> [Activity]: Apart from the images, output the data below exactly.

═════ Data to process ═════

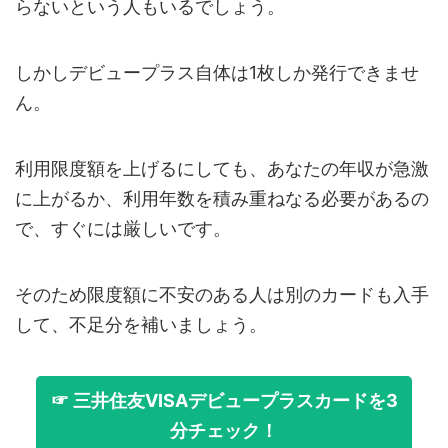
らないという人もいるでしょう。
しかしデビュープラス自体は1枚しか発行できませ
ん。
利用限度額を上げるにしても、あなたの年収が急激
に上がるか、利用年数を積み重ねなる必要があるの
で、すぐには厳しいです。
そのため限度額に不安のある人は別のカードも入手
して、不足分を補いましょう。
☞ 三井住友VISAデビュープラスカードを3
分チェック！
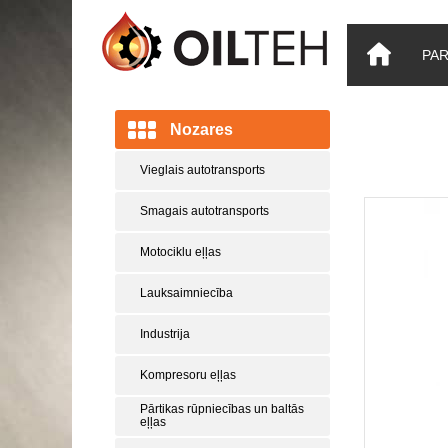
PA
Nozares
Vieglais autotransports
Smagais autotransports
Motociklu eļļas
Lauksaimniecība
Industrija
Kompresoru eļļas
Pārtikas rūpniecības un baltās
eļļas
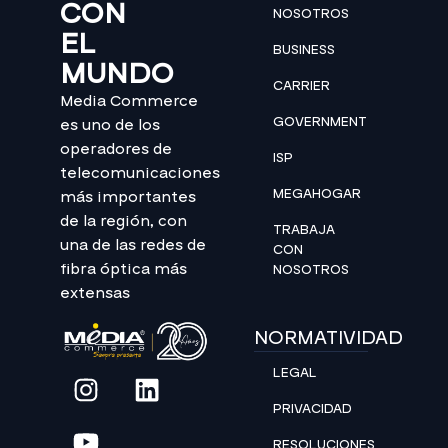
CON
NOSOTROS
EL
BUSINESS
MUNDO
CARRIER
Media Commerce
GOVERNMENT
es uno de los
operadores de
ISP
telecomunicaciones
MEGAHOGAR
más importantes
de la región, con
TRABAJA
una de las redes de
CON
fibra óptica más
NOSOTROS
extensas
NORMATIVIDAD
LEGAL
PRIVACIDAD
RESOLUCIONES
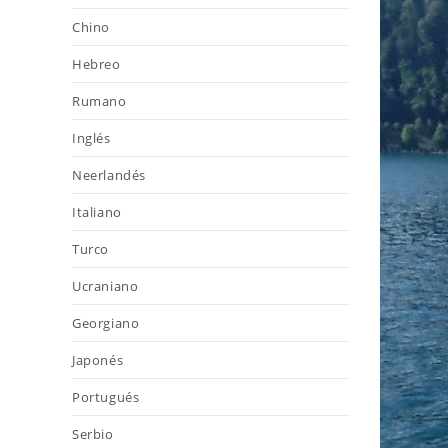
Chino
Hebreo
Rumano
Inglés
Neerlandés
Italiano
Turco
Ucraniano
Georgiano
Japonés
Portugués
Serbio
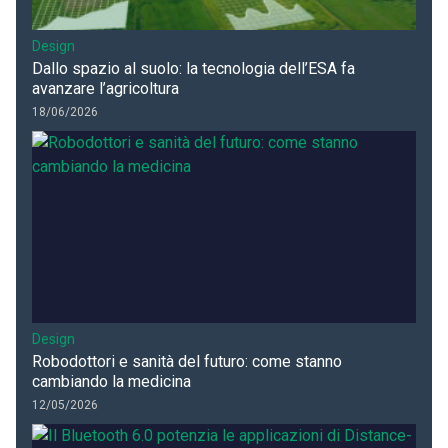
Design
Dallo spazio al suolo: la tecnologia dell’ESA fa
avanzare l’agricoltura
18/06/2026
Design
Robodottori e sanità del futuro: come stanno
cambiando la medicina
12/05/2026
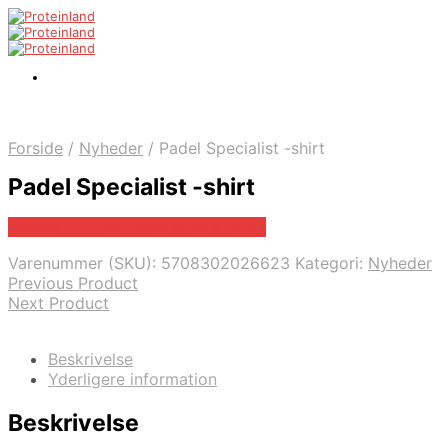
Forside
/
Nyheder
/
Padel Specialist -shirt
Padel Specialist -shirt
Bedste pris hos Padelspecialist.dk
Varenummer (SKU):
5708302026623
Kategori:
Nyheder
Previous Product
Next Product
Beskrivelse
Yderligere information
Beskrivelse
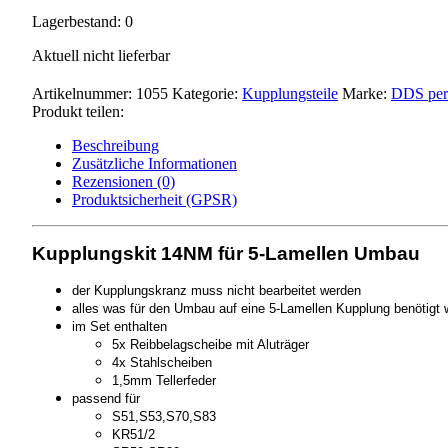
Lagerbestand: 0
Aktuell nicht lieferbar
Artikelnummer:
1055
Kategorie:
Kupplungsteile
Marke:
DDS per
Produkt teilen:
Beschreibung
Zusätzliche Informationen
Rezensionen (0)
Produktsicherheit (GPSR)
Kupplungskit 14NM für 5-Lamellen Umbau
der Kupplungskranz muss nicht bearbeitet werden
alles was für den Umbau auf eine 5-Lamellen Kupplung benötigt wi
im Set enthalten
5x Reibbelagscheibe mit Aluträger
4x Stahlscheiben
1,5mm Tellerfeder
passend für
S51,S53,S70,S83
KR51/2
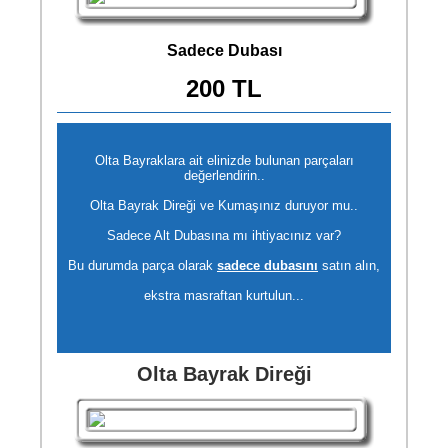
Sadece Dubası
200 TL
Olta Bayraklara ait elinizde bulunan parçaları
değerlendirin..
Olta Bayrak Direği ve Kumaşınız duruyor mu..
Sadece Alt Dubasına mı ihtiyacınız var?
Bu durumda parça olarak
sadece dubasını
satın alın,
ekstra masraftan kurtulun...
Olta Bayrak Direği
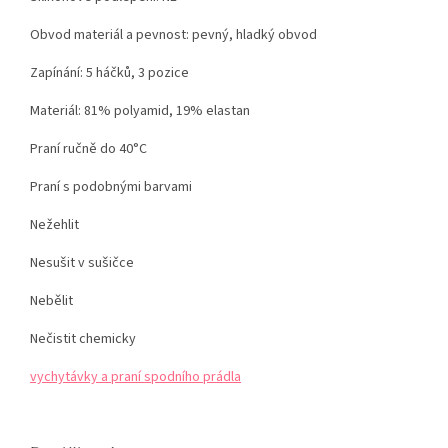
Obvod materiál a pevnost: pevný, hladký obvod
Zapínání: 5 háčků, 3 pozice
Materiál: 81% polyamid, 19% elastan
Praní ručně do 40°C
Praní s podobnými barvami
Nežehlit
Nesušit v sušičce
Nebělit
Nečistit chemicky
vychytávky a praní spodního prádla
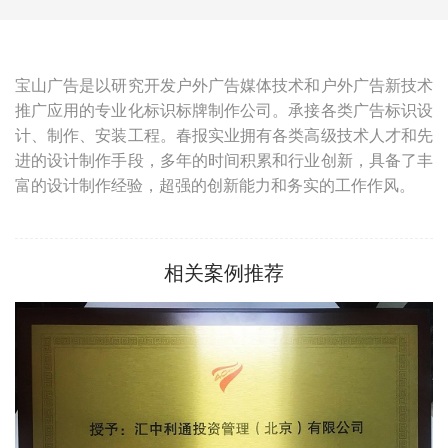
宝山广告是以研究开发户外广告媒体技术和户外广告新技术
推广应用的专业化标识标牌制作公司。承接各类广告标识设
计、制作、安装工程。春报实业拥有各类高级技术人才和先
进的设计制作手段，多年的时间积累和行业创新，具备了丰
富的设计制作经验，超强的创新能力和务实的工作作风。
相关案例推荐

═════

> [Result]:
らないという人もいるでしょう。
しかしデビュープラス自体は1枚しか発行できませ
ん。
利用限度額を上げるにしても、あなたの年収が急激
に上がるか、利用年数を積み重ねなる必要があるの
で、すぐには厳しいです。
そのため限度額に不安のある人は別のカードも入手
して、不足分を補いましょう。
☞ 三井住友VISAデビュープラスカードを3
分チェック！
PA
Nozares
Vieglais autotransports
Smagais autotransports
Motociklu eļļas
Lauksaimniecība
Industrija
Kompresoru eļļas
Pārtikas rūpniecības un baltās
eļļas
CON
NOSOTROS
EL
BUSINESS
MUNDO
CARRIER
Media Commerce
GOVERNMENT
es uno de los
operadores de
ISP
telecomunicaciones
MEGAHOGAR
más importantes
de la región, con
TRABAJA
una de las redes de
CON
fibra óptica más
NOSOTROS
extensas
NORMATIVIDAD
LEGAL
PRIVACIDAD
RESOLUCIONES
Chino
Hebreo
Rumano
Inglés
Neerlandés
Italiano
Turco
Ucraniano
Georgiano
Japonés
Portugués
Serbio
Design
Dallo spazio al suolo: la tecnologia dell’ESA fa
avanzare l’agricoltura
18/06/2026
Design
Robodottori e sanità del futuro: come stanno
cambiando la medicina
12/05/2026
Forside
/
Nyheder
/
Padel Specialist -shirt
Padel Specialist -shirt
Bedste pris hos Padelspecialist.dk
Varenummer (SKU):
5708302026623
Kategori:
Nyheder
Previous Product
Next Product
Beskrivelse
Yderligere information
Beskrivelse
Lagerbestand: 0
Aktuell nicht lieferbar
Artikelnummer:
1055
Kategorie:
Kupplungsteile
Marke:
DDS per
Produkt teilen:
Beschreibung
Zusätzliche Informationen
Rezensionen (0)
Produktsicherheit (GPSR)
Kupplungskit 14NM für 5-Lamellen Umbau
der Kupplungskranz muss nicht bearbeitet werden
alles was für den Umbau auf eine 5-Lamellen Kupplung benötigt wi
im Set enthalten
5x Reibbelagscheibe mit Aluträger
4x Stahlscheiben
1,5mm Tellerfeder
passend für
S51,S53,S70,S83
KR51/2
Sadece Dubası
200 TL
Olta Bayraklara ait elinizde bulunan parçaları
değerlendirin..
Olta Bayrak Direği ve Kumaşınız duruyor mu..
Sadece Alt Dubasına mı ihtiyacınız var?
Bu durumda parça olarak
sadece dubasını
satın alın,
ekstra masraftan kurtulun...
Olta Bayrak Direği
Obvod materiál a pevnost: pevný, hladký obvod
Zapínání: 5 háčků, 3 pozice
Materiál: 81% polyamid, 19% elastan
Praní ručně do 40°C
Praní s podobnými barvami
Nežehlit
Nesušit v sušičce
Nebělit
Nečistit chemicky
vychytávky a praní spodního prádla
宝山广告是以研究开发户外广告媒体技术和户外广告新技术
推广应用的专业化标识标牌制作公司。承接各类广告标识设
计、制作、安装工程。春报实业拥有各类高级技术人才和先
进的设计制作手段，多年的时间积累和行业创新，具备了丰
富的设计制作经验，超强的创新能力和务实的工作作风。
相关案例推荐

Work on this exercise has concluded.